Top of Data provided

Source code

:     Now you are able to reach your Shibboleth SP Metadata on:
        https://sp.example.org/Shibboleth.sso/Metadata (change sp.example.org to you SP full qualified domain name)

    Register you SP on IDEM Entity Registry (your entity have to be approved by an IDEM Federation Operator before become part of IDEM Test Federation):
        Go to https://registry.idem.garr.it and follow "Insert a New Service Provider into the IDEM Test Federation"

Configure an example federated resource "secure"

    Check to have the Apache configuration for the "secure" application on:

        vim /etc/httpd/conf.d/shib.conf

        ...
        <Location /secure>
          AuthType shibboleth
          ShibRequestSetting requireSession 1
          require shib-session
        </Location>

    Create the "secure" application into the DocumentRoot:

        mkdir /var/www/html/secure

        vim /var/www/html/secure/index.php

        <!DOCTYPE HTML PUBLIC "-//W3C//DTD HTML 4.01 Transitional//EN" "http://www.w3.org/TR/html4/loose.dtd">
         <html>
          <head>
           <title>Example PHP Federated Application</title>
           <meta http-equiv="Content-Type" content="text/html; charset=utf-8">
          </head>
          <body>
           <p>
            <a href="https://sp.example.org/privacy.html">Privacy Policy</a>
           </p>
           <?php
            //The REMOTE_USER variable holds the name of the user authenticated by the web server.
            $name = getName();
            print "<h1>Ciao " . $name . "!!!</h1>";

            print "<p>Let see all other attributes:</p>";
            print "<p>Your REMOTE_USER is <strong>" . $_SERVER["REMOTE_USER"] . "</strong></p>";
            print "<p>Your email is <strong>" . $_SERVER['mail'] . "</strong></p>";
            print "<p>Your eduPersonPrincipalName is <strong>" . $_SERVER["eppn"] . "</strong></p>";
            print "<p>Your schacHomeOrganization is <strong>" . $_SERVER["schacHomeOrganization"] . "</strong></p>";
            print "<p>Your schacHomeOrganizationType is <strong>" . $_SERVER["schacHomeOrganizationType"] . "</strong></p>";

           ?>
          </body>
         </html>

Bottom of Data provided

| What the task asks |
What is needed is every line of the records that contains the word "IDEM".

| Answer space |
    Register you SP on IDEM Entity Registry (your entity have to be approved by an IDEM Federation Operator before become part of IDEM Test Federation):
        Go to https://registry.idem.garr.it and follow "Insert a New Service Provider into the IDEM Test Federation"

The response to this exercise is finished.